* [TASK INSTRUCTIONS] Keep the pictures out of the copy and repeat the records exactly.

* [SUPPLIED RECORDS]
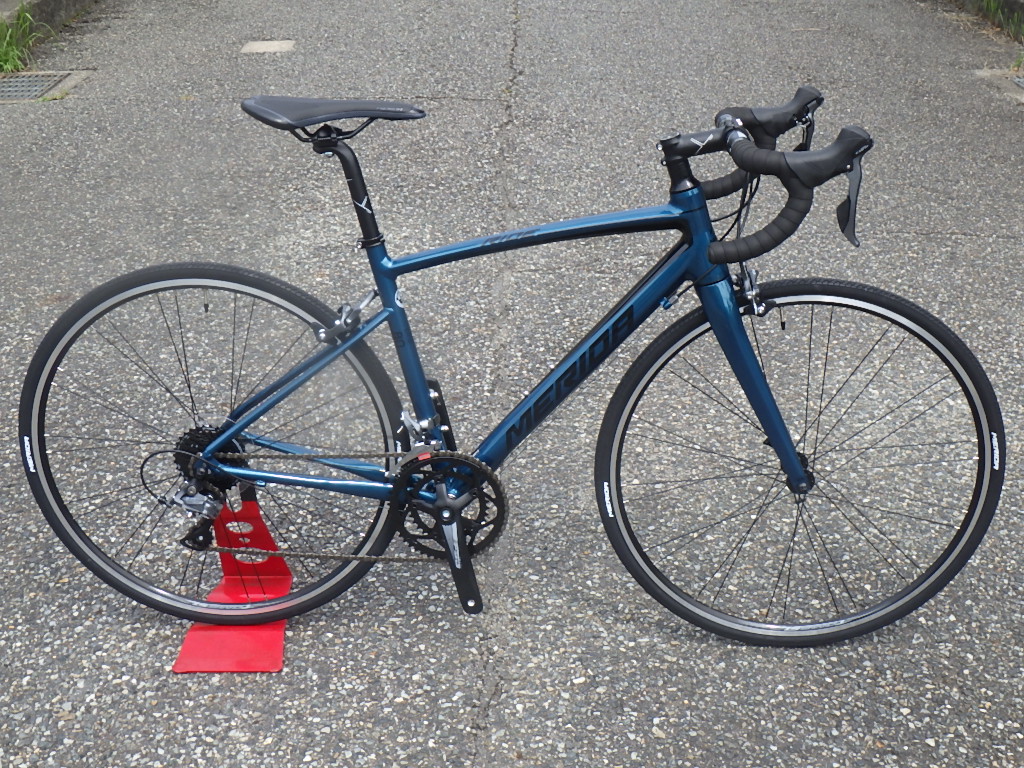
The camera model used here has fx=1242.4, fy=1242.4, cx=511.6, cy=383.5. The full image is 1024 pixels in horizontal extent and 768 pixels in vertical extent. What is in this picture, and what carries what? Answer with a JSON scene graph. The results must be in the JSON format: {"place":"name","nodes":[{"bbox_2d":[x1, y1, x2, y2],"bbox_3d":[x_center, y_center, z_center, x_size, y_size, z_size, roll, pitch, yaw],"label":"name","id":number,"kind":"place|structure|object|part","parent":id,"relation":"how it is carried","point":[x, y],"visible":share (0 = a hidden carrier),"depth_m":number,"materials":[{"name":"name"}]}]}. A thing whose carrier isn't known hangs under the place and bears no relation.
{"place":"outdoors","nodes":[
{"label":"outdoors","id":0,"kind":"place"},
{"bbox_2d":[0,0,101,33],"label":"curb","id":1,"kind":"structure","parent":0,"point":[66,1],"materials":[{"name":"grey concrete"}]},
{"bbox_2d":[0,0,1023,767],"label":"road","id":2,"kind":"structure","parent":0,"point":[463,717],"materials":[{"name":"grey concrete"}]},
{"bbox_2d":[0,2,49,73],"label":"grass tuft","id":3,"kind":"object","parent":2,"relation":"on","point":[5,63],"visible":0.8,"depth_m":6.87,"materials":[{"name":"green plant"}]},
{"bbox_2d":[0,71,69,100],"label":"drain grate","id":4,"kind":"object","parent":2,"relation":"in","point":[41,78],"visible":0.78,"depth_m":6.45,"materials":[{"name":"grey metal"}]},
{"bbox_2d":[171,485,291,671],"bbox_3d":[-0.557,0.368,2.513,0.206,0.250,0.395,0,26,1],"label":"stand","id":5,"kind":"object","parent":2,"relation":"on","point":[272,667],"visible":0.72,"depth_m":2.51,"materials":[{"name":"red metal"}]},
{"bbox_2d":[12,82,1006,645],"bbox_3d":[-0.017,0.013,2.408,1.803,1.084,0.607,0,26,1],"label":"bicycle","id":6,"kind":"object","parent":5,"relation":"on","point":[618,457],"visible":0.99,"depth_m":2.37,"materials":[{"name":"blue metal"}]},
{"label":"wheel","id":7,"kind":"part","parent":6,"relation":"part of","materials":[{"name":"black rubber"}]},
{"label":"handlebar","id":8,"kind":"part","parent":6,"relation":"part of","materials":[{"name":"black metal"}]},
{"label":"fork","id":9,"kind":"part","parent":6,"relation":"part of","materials":[{"name":"blue metal"}]},
{"label":"grip","id":10,"kind":"part","parent":6,"relation":"part of","materials":[{"name":"black"}]},
{"label":"handlebar","id":11,"kind":"part","parent":6,"relation":"part of","materials":[{"name":"black"}]},
{"label":"wheel","id":12,"kind":"part","parent":6,"relation":"part of","materials":[{"name":"black rubber"}]},
{"label":"grip","id":13,"kind":"part","parent":6,"relation":"part of","materials":[{"name":"black"}]},
{"bbox_2d":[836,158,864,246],"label":"brake lever","id":14,"kind":"object","parent":6,"relation":"attached to","point":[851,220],"visible":0.75,"depth_m":2.19,"materials":[{"name":"black metal"}]},
{"bbox_2d":[241,40,295,54],"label":"concrete slab","id":15,"kind":"object","parent":2,"relation":"in","point":[257,46],"visible":0.95,"depth_m":6.98,"materials":[{"name":"beige concrete"}]},
{"bbox_2d":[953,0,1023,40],"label":"curb","id":16,"kind":"structure","parent":2,"relation":"on","point":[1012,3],"depth_m":7.33,"materials":[{"name":"grey concrete"}]},
{"bbox_2d":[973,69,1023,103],"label":"drain cover","id":17,"kind":"object","parent":2,"relation":"in","point":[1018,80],"visible":0.9,"depth_m":6.28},
{"bbox_2d":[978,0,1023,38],"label":"grass tuft","id":18,"kind":"object","parent":2,"relation":"on","point":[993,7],"visible":0.91,"depth_m":6.93,"materials":[{"name":"green plant"}]},
{"bbox_2d":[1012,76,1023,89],"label":"drain grate","id":19,"kind":"object","parent":2,"relation":"in","point":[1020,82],"visible":0.96,"depth_m":6.32,"materials":[{"name":"grey metal"}]}
]}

* [EXERCISE RESPONSE]
The camera model used here has fx=1242.4, fy=1242.4, cx=511.6, cy=383.5. The full image is 1024 pixels in horizontal extent and 768 pixels in vertical extent. What is in this picture, and what carries what? Answer with a JSON scene graph. The results must be in the JSON format: {"place":"name","nodes":[{"bbox_2d":[x1, y1, x2, y2],"bbox_3d":[x_center, y_center, z_center, x_size, y_size, z_size, roll, pitch, yaw],"label":"name","id":number,"kind":"place|structure|object|part","parent":id,"relation":"how it is carried","point":[x, y],"visible":share (0 = a hidden carrier),"depth_m":number,"materials":[{"name":"name"}]}]}. A thing whose carrier isn't known hangs under the place and bears no relation.
{"place":"outdoors","nodes":[
{"label":"outdoors","id":0,"kind":"place"},
{"bbox_2d":[0,0,101,33],"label":"curb","id":1,"kind":"structure","parent":0,"point":[66,1],"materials":[{"name":"grey concrete"}]},
{"bbox_2d":[0,0,1023,767],"label":"road","id":2,"kind":"structure","parent":0,"point":[463,717],"materials":[{"name":"grey concrete"}]},
{"bbox_2d":[0,2,49,73],"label":"grass tuft","id":3,"kind":"object","parent":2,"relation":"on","point":[5,63],"visible":0.8,"depth_m":6.87,"materials":[{"name":"green plant"}]},
{"bbox_2d":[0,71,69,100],"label":"drain grate","id":4,"kind":"object","parent":2,"relation":"in","point":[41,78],"visible":0.78,"depth_m":6.45,"materials":[{"name":"grey metal"}]},
{"bbox_2d":[171,485,291,671],"bbox_3d":[-0.557,0.368,2.513,0.206,0.250,0.395,0,26,1],"label":"stand","id":5,"kind":"object","parent":2,"relation":"on","point":[272,667],"visible":0.72,"depth_m":2.51,"materials":[{"name":"red metal"}]},
{"bbox_2d":[12,82,1006,645],"bbox_3d":[-0.017,0.013,2.408,1.803,1.084,0.607,0,26,1],"label":"bicycle","id":6,"kind":"object","parent":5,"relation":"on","point":[618,457],"visible":0.99,"depth_m":2.37,"materials":[{"name":"blue metal"}]},
{"label":"wheel","id":7,"kind":"part","parent":6,"relation":"part of","materials":[{"name":"black rubber"}]},
{"label":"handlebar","id":8,"kind":"part","parent":6,"relation":"part of","materials":[{"name":"black metal"}]},
{"label":"fork","id":9,"kind":"part","parent":6,"relation":"part of","materials":[{"name":"blue metal"}]},
{"label":"grip","id":10,"kind":"part","parent":6,"relation":"part of","materials":[{"name":"black"}]},
{"label":"handlebar","id":11,"kind":"part","parent":6,"relation":"part of","materials":[{"name":"black"}]},
{"label":"wheel","id":12,"kind":"part","parent":6,"relation":"part of","materials":[{"name":"black rubber"}]},
{"label":"grip","id":13,"kind":"part","parent":6,"relation":"part of","materials":[{"name":"black"}]},
{"bbox_2d":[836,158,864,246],"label":"brake lever","id":14,"kind":"object","parent":6,"relation":"attached to","point":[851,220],"visible":0.75,"depth_m":2.19,"materials":[{"name":"black metal"}]},
{"bbox_2d":[241,40,295,54],"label":"concrete slab","id":15,"kind":"object","parent":2,"relation":"in","point":[257,46],"visible":0.95,"depth_m":6.98,"materials":[{"name":"beige concrete"}]},
{"bbox_2d":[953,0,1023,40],"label":"curb","id":16,"kind":"structure","parent":2,"relation":"on","point":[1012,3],"depth_m":7.33,"materials":[{"name":"grey concrete"}]},
{"bbox_2d":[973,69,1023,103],"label":"drain cover","id":17,"kind":"object","parent":2,"relation":"in","point":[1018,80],"visible":0.9,"depth_m":6.28},
{"bbox_2d":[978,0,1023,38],"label":"grass tuft","id":18,"kind":"object","parent":2,"relation":"on","point":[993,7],"visible":0.91,"depth_m":6.93,"materials":[{"name":"green plant"}]},
{"bbox_2d":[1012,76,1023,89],"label":"drain grate","id":19,"kind":"object","parent":2,"relation":"in","point":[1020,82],"visible":0.96,"depth_m":6.32,"materials":[{"name":"grey metal"}]}
]}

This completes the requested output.